RealTime IT News

Disaster Prep in the Age of Web 2.0

SAN FRANCISCO -- When you do business on the Internet, redundancy is everything, according to Artur Bergman. But striving for "five-nines" uptime can be a waste of money.

Bergman, director of engineering for Wikia, shared some straight talk about operations at the Web 2.0 Expo, held this week in San Francisco. While his remarks reflected the Web 2.0 culture of good-enough applications and end-user debugging, he gave good advice for any company with a Web presence.

In July 2007, a surge on the power grid caused generators at 365 Main, a datacenter that serves many Web 2.0 startups in the area, to fail. No problem; they have eight backup generators, two more to back up the eight, and a flywheel that uses residual energy to maintain power until the generators come on.

Nevertheless, the entire system failed, leaving a multitude of sites, including Craigslist and TypePad, dark for up to 12 hours.

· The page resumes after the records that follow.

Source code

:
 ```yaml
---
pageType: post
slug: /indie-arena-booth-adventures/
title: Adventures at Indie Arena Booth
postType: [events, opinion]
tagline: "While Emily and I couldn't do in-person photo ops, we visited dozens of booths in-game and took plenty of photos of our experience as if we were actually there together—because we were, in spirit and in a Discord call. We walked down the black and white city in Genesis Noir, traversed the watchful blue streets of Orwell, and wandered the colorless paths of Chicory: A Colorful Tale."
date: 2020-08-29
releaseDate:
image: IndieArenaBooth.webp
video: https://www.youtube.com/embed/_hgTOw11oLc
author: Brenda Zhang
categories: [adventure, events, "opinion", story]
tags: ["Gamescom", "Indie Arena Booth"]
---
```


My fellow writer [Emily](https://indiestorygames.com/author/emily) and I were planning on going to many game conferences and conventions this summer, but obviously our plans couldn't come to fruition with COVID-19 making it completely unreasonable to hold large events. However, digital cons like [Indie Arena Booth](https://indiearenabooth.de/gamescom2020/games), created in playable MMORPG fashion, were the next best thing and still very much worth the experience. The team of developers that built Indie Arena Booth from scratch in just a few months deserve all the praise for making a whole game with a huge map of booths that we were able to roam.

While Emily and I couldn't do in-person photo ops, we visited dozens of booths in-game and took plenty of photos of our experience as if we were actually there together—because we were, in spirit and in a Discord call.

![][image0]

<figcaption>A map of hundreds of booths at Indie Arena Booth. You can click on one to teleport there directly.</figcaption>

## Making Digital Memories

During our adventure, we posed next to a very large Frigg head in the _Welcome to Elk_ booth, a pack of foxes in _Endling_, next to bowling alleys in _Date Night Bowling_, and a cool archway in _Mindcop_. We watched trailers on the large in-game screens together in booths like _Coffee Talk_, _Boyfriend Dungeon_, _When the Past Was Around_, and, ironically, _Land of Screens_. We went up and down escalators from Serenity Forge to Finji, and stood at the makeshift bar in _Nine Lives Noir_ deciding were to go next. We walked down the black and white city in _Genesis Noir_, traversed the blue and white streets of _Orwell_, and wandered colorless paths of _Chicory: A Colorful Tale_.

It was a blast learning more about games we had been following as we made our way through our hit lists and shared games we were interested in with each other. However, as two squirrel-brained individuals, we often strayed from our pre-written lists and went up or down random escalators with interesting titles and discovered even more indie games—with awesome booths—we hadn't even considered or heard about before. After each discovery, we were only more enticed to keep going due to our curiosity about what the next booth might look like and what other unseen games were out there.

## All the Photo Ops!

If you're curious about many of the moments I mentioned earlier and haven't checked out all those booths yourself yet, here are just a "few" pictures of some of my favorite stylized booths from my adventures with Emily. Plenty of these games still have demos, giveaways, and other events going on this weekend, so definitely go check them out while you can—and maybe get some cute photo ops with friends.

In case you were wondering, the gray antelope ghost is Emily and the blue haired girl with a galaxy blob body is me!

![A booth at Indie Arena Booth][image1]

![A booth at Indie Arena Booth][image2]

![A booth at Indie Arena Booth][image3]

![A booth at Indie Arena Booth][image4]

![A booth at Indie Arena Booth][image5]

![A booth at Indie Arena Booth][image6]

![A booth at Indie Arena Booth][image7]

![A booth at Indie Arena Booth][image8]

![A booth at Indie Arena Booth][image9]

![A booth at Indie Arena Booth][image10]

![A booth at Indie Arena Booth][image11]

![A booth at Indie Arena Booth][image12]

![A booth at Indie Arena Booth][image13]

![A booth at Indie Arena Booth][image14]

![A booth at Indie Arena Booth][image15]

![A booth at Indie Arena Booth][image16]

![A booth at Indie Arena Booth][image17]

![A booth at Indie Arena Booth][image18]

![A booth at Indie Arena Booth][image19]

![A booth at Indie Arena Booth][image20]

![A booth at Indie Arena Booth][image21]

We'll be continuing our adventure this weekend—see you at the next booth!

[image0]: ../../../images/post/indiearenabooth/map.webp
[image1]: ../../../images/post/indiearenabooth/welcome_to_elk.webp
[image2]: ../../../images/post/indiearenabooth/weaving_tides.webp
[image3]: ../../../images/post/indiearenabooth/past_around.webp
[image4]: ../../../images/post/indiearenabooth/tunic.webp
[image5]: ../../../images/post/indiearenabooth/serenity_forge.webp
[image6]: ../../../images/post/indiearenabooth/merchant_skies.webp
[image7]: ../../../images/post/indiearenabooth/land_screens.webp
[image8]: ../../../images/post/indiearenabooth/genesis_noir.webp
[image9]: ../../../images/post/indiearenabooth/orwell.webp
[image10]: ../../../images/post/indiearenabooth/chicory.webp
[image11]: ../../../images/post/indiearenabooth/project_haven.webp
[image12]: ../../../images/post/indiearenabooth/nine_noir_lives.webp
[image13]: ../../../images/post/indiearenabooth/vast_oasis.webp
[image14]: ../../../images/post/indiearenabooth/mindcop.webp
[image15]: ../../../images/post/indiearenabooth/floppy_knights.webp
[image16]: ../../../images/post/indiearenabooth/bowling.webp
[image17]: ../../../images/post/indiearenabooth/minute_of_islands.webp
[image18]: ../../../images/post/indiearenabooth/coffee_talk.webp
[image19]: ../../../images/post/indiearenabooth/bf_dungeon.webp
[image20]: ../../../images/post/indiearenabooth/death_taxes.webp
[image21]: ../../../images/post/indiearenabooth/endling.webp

"The overarching complexity of putting [the datacenter's backup system] together made a failure that was 200 percent more than it needed to be," Bergman told the audience.

Still, he said, the resulting site outages weren't 365 Main's fault. "It was all the companies that use it as their only datacenter," Bergman said. "You have to expect that things fail: Your datacenter will fail."

He questioned whether today's crop of nimble startups are prepared for a disaster, such as an earthquake. Some serve applications and the domain name from the same servers, so, if the servers fail, they won't even be able to communicate with users.

Another problem with startups, he said, is that operations staff can't quantify how their work contributes to -- or takes away from -- the bottom line.

For example, he said that most companies don't need to shoot for 99.999 percent uptime, the famous "five nines." In fact, he pointed out, some of the largest sites, such as World of Warcraft, offer an estimated 97 to 98 percent uptime.

"They've trained their users to accept the downtime. Don't aim higher than you need to," Bergman said. "The higher you aim, the more complex a system you need to build -- and the harder it will fail."

Ops engineers also should be able to calculate how much a page view costs the company, and the cost of a specific feature. They also should try to measure the value of reliability. For example, a problem at Wikia that that slowed 25 percent of the pages caused a loss of 50 percent of users.

So the cost benefit is real, even if it's difficult to estimate. Costs also go up when the system is unreliable -- during an outage, the company spends more on tech support and its call center.

"You need to be able to provide these hard numbers to the business side, so they can make the decisions," Bergman explained.

Companies serious about doing business on the Web need to hire engineers to handle operations, Bergman believes. "You don't want sysops. You can't maintain 50 servers the way you maintained a mail server in college."

He drew on his own extensive operations experience to offer tips for companies to prepare for an outage and to deal with one when it inevitably happens.

Rule No. 1 is to understand the system, whether you write it or buy it. "We should not accept voodoo when we deal with engineering systems," he said. "The company's livelihood is that stack running 24/7, and it's your responsibility." He prefers open source software, because if there's a problem, he can look at the source code.

If there's a problem, stop thinking and look before you start tinkering. All staffers involved, including management, should talk internally to figure out what's wrong before anyone begins work on fixing it.

"Make plans, divide a0nd conquer," Bergman said. "You treat it as a project with different branches and continuously report on what's going on."

Finally, if you think the problem will take a while and you have more than two or three people, send a couple home to sleep.

Bergman indirectly addressed one tenet of Web 2.0 development, "Release early and often." The idea is to continuously offer new features and functionality in Web-based applications, so that users can provide feedback, and the company can watch to see which are most popular.

Often, these betas are half-baked. While end users have been more than willing to roll the dice with underdone apps, it's a problem if bugs get baked in.

"Bugs don't go away," Bergman said. "It will come back -- probably at 11 p.m. on Christmas Eve. Your software engineers should be on secondary call, especially on holidays. They need to learn to share the pain they create by releasing buggy software."